Most salespeople understand the concept of the sales funnel. It works just like an ordinary funnel that you might use to transfer liquid from one container to another.
We all know that if you stop pouring the liquid into the top of the funnel, fluid stops coming out the bottom. We also know that if you try to pour too much in at one time, the funnel overflows and you lose some of it.
You’ll also lose liquid if the funnel leaks. If you have blockages in your funnel, the flow may stop or back up, causing an overflow situation.
So how does this work for sales? Simple. If you stop putting potential sales opportunities into the top of the funnel, closed sales stop coming out of the bottom.
If you try to put too many sales opportunities in at the same time, the sales funnel overflows and you lose some potential sales. This can happen after a trade show where you simply have too many leads to follow up in a timely manner.
You’ll also lose sales if your sales funnel leaks. Leaks are simply lost sales that probably weren’t going to happen in the first place.
A blockage in your sales funnel could be something as simple as the inability to get a proposal or quote out in a timely manner, the inability to deliver by a specific date, or indecision on the part of someone in your organization.
Clogging Up the Funnel
By far the most common blockage that clogs up the sales funnel is an overabundance of non-sales opportunities that are eating up the salesperson’s time. It’s this problem we want to explore in more detail and provide a quick-and-easy solution to removing or minimizing this blockage.
Why Blockages Occurs
A lot of salespeople feel they are doing their job if they keep their sales funnel full to capacity. Not true. Your job as a sales professional is to not just keep your sales funnel full, but to keep it full of “real” opportunities and not “wished/hoped-for” sales.

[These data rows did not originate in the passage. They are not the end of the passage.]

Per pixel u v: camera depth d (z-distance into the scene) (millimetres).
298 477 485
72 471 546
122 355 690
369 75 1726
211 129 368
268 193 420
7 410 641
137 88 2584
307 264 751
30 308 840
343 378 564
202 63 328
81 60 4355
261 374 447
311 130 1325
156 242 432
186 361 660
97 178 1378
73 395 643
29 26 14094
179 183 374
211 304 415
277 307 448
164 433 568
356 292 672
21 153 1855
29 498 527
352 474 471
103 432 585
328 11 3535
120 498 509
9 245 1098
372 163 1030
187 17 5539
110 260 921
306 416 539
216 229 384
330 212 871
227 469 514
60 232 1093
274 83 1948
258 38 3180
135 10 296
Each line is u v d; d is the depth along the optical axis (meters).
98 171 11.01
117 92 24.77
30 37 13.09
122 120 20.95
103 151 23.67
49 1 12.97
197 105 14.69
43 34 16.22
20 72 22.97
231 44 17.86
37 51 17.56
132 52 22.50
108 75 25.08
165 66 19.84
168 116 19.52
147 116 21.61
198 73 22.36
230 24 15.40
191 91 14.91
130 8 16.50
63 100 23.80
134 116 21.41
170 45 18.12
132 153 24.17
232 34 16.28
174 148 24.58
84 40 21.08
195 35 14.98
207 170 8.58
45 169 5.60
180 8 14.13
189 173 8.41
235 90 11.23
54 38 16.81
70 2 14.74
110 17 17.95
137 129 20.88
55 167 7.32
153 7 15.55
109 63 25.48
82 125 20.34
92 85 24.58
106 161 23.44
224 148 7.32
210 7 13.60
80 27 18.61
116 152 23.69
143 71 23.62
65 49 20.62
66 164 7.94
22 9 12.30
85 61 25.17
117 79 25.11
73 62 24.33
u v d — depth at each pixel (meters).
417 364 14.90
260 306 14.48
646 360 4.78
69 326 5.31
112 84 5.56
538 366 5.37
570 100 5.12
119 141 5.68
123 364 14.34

Overly optimistic salespeople will dump almost any potential opportunity into their sales funnel just as long as the prospect is breathing. Just because someone is breathing doesn’t mean they’re a live prospect; it just means they’re alive period! Unfortunately, your sales funnel can get clogged up with too many non, or poor, opportunities and you spend your time spinning your sales wheels instead of focussing on business that you can close in a timely manner.
One way to minimize the sludge is to make sure that it doesn’t get into the funnel in the first place. It’s important to properly qualify the opportunity during the Probe part of the sales process. Sharp salespeople not only take the time to properly qualify opportunities but they take pains to disqualify those opportunities that can result in wasting their valuable selling time.
Separating the Wheat from the Chaff
Even the most efficient salespeople will find their sales funnel getting filled with sales sludge from time to time. You need to review what’s in the funnel and take the time to separate the good opportunities from the bad and clean it up so the funnel is flowing effectively again.
How often you decide to clean out your funnel will depend upon how many new or potential opportunities are added each month. As a minimum, you should probably be cleaning up your funnel once a quarter, or even monthly, if you’re doing the type of selling that generates a lot of potential opportunities.
Here is a relatively simple tool that will help you decide whether an opportunity is worth keeping in the funnel or not, and if it is worth keeping, what priority you should assign to it. This method allows you to quickly assign a percent chance of closing the sale to each of your opportunities.
Once you’ve assigned a percent chance of getting the sale to your opportunities, all you have to do is rank them in order to determine which opportunities you should be working on and which one you should let die a natural death.
All you need to do is look at each of your opportunities and check off the questions in four categories — price information, degree of urgency, funds approval, and competitive edge.
10% Prospect has written quote or price information.
5% Prospect has verbal quote or informal pricing information.
0% Not quoted as yet.
Degree of Urgency
30% High degree of urgency. Prospect must buy something now.
20% Medium degree of urgency. Prospect should buy now.
10% Some degree of urgency. Prospect may decide to buy now.
0% No/low degree of urgency. Prospect doesn’t need to buy now.
30% Opportunity funded to or above our price.
20% High probability of funds approval.
10% Good probability of obtaining funds.
0% Funds not yet available and/or approved.
20% Sole source, no other competitors being considered.
10% Good rapport, preferred or favoured vendor.
5% Competitors still being seriously considered. Who & why?
0% Sale possible only with difficulty. Why?
You’ll note that, at best, you can only have a 90 percent chance of getting the business. That’s because a sale isn’t 100 percent until the product/service has been delivered, installed, completed, paid for, etc, and you’ve done a follow up to ensure the customer is satisfied.
Make It Work for You
Of course this system isn’t a “one-size-fits-all” solution to the problem of sludge removal but it can be changed and modified to fit most sales situations. Take the time to make it fit yours and keep the sales flowing.
Both you and your sales manager will be delighted you did.